What is c and d? ( yeah not much help :/ )

3. Jan 24, 2015

### jssdenton

As I understand it, there should be 4 equations, with $x_1, y_1, x_2, y_2$. I was using x, y, d, and c to represent those functions because I was worried about bungling subscripts.

4. Jan 25, 2015

### Strum

When I read your equations I thought $x_{i} = x_{i}(t,x,y)$, such that the $x_{i}$ are functions of the spatial coordinates $(x,y)$. If so then you have 4 equation descretized on a 2d lattice, in which case you only need two coordinates. Perhaps this is not the case? Is it impossible to find a free copy of the article?

5. Jan 25, 2015

### jssdenton

6. Jan 25, 2015

### Strum

If you use x y d and c to represent the functions $x_1, x_2, y_1, y_2$, then what is u1 u2 v1 and v2? As it looks now you laplacian terms seems to be the 4 dimensional laplacian, while it should only be 2( the spatial dimension).

7. Jan 25, 2015

### jssdenton

I think I see what you are saying, but aren't there two sets of spatial coordinates in 2D--the x,y layer for the first system, and the x,y layer for the second system? I am not sure how to formulate the D[] functions, Laplacian, or initial/boundary conditions with this in mind.

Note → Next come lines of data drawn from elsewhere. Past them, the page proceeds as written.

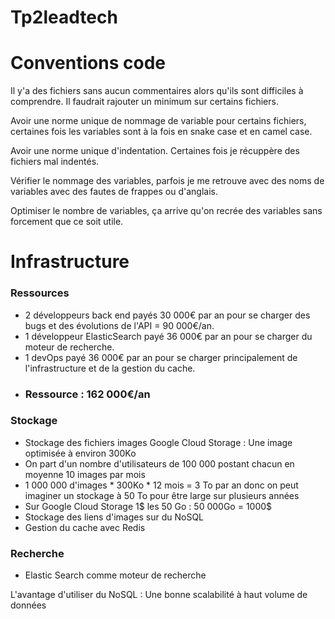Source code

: # Tp2leadtech

# Conventions code

Il y'a des fichiers sans aucun commentaires alors qu'ils sont difficiles à comprendre. Il faudrait rajouter un minimum sur certains fichiers.

Avoir une norme unique de nommage de variable pour certains fichiers, certaines fois les variables sont à la fois en snake case et en camel case.

Avoir une norme unique d'indentation. Certaines fois je récuppère des fichiers mal indentés.

Vérifier le nommage des variables, parfois je me retrouve avec des noms de variables avec des fautes de frappes ou d'anglais.

Optimiser le nombre de variables, ça arrive qu'on recrée des variables sans forcement que ce soit utile.


# Infrastructure

### Ressources
- 2 développeurs back end payés 30 000€ par an pour se charger des bugs et des évolutions de l'API = 90 000€/an.
- 1 développeur ElasticSearch payé 36 000€ par an pour se charger du moteur de recherche.
- 1 devOps payé 36 000€ par an pour se charger principalement de l'infrastructure et de la gestion du cache.
- ### Ressource : 162 000€/an

### Stockage 

- Stockage des fichiers images Google Cloud Storage : Une image optimisée à environ 300Ko 
- On part d'un nombre d'utilisateurs de 100 000 postant chacun en moyenne 10 images par mois
- 1 000 000 d'images * 300Ko * 12 mois = 3 To par an donc on peut imaginer un stockage à 50 To pour être large sur plusieurs années
- Sur Google Cloud Storage 1$ les 50 Go : 50 000Go = 1000$
- Stockage des liens d'images sur du NoSQL
- Gestion du cache avec Redis

### Recherche
- Elastic Search comme moteur de recherche

L'avantage d'utiliser du NoSQL : Une bonne scalabilité à haut volume de données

I had tried to extend some code I found for a two-equation system, which used u[x,y,t] and v[x,y,t] with f[x_, y_] and g[x_, y_], but certainly bungled it!

8. Jan 26, 2015

### Strum

No you are supposed to solve in 1 2d system. I don't usually use mathematica for these problems so I can't help you much with sýntax. However, the coupling terms in the v2 equation looks wrong. Some 1 index -> 2 index.
Do you know the steady states for the system? And do you know what they are actually plotting in the figure 3 in the article?

edit: Found the answer to the last question. It is just x1 they are plotting

9. Jan 26, 2015

### Strum

Also do you know if they have made an expository article? It seems like the x1 and x2 takes care of the small and large scale structures, while the y fields are some inverse fields( regions of large value in x1 is a region of low value in y1 and so on).